Solo camping is sort of a bizarre thing to do, I’ve been told. Even more so when it’s done on a weekday and the destination is the remote wilderness foothills of the Cascade Mountains. Frankly, to be out on your own in the middle of nowhere can be a serene and grounding experience; the solitude and self-sufficiency of it all is recharging.
Heading west on Umptanum road from Ellensberg, WA, I drove off into the dust; connecting up with Observatory road and then west along Manastash Ridge Road, which is a very easy drive except for two spots. One spot is a steep, rocky descent with a few small ledges one must creep down. The other is an uphill climb not far away on the other side of this saddle between ridge line hills. Minor damage occurred when on the way up as the Xterra bounded off the sharp, baby-head sized rocks and ledges. The fan hit the fan shroud and gouged out a small slice. Alarming flapping sounds emanated from under the hood. Thankfully it was minor damage and easily corrected.
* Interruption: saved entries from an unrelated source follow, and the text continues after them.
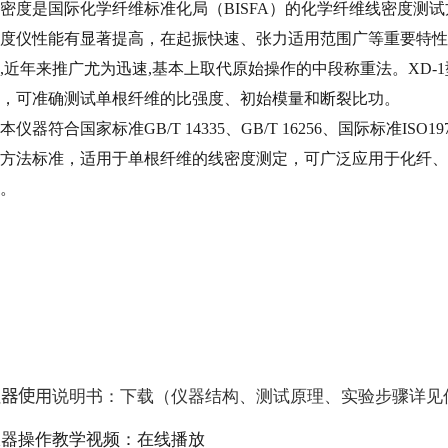
密度是国际化学纤维标准化局（BISFA）的化学纤维线密度测试
度仪性能有显著提高，在起振快速、张力适用范围广等重要特性
,近年来推广尤为迅速,基本上取代原始操作的中段称重法。XD-
，可准确测试单根纤维的比强度、初始模量和断裂比功。
本仪器符合国家标准GB/T 14335、GB/T 16256、国际标准ISO
方法标准，适用于单根纤维的线密度测定，可广泛应用于化纤、
。
仪器使用
说明书：
下载（仪器结构、测试原理、实验步骤详见
仪器操作教学视频：
在线播放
It was mid-afternoon at this point at it was time to find a suitable campsite. Exploring a few overgrown side trails led me to one spot that at one point was obviously a series of well developed camps but for some reason hasn’t seen any activity in what appeared to be a few years, judging from the small trees that were growing in the track. The spot I chose had a decent sized fire-ring, a makeshift commode with seat and cover, and a small stage looking area centered on the wide stump of an old growth tree stump. It was nestled in the trees a bit so it provided shade and afforded a cooling breeze.
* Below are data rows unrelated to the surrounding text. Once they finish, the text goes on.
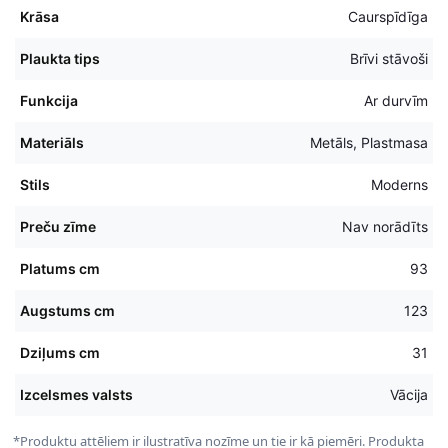
Krāsa
Caurspīdīga
Plaukta tips
Brīvi stāvoši
Funkcija
Ar durvīm
Materiāls
Metāls, Plastmasa
Stils
Moderns
Preču zīme
Nav norādīts
Platums cm
93
Augstums cm
123
Dziļums cm
31
Izcelsmes valsts
Vācija
*Produktu attēliem ir ilustratīva nozīme un tie ir kā piemēri. Produkta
After camp was set I hiked the rest of the trail on foot to find a good spot for some photos of the sun setting over Mt. Rainier and maybe some astrophotography. As luck would have it, there was a perfect spot along the edge of the ridge line.
The view from the ridge line location looks from Mt. Rainier in the southwest all the way to the east. As the sun set, it became noticeable that the earths’ penumbra was visible, which is the shadow of the earth itself. The vibrant colors of the cloud free sky were caused by a few wildfires that have been occurring over the past weeks but gorgeously set the penumbra in a higher contrast, great for photography.